NMB testet und erhebt Daten

Genau an diesem Punkt will die SLS-Demofabrik ansetzen. Entlang des Fließbands geht es darum, maschinell möglichst viel des losen Pulvers von den produzierten Bauteilen zu entfernen. Diese müssen aber erst einmal 48 Stunden lang abkühlen. Schneller geht es nicht, sonst könnte das Material reißen. Ist das geschehen, werden die gedruckten Teile gerüttelt, abgestrahlt, gewogen und schließlich von einer Kamera überprüft. Entlang der Strecke lassen sich verschiedene Stellschrauben drehen. So wird zum Beispiel getestet, mit welchem Druck die Stücke am besten abgestrahlt werden müssen, damit kein Werkstoff am Bauteil hängen bleibt. Eine Vielzahl der Daten, die die Demofabrik erhebt, werden gespeichert. Am Ende der Anlage scannt eine Kamera, ob das Bauteil richtig gedruckt und nachbearbeitet wurde. Ein Roboter sortiert das Teil dann in die entsprechende Auffangkiste: Erfolg oder Niete.

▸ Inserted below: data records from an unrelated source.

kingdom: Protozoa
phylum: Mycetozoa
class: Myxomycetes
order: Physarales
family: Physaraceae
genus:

Industrie will SLS für individuellere Designs nutzen

„Leider ist die Fehlerquote gerade noch recht hoch“, sagt Bernhard Häupler von REHAU Industries. Der Kunststoffhersteller produziert unter anderem Möbelplatten, Fahrrad-Bremsschläuche und Fensterprofile und nutzt bereits über 500 Spritzgussmaschinen. Für das standardisierte Produktportfolio der REHAU Industries seien aktuelle Individualisierungstrends eine Herausforderung, so Häupler. „Das SLS-Verfahren ist für uns attraktiv, weil wir so Sonderlösungen im Design günstig realisieren könnten.“ Das Verfahren sei aber aktuell noch nicht auf dem erforderlichen Stand für die Industrie. Das will REHAU Industries gemeinsam mit der NMB ändern. „Vielleicht haben wir dann in zehn Jahren zusätzlich zu den 500 Spritzgussdruckern noch mal fünf additive Drucker“, sagt Häupler.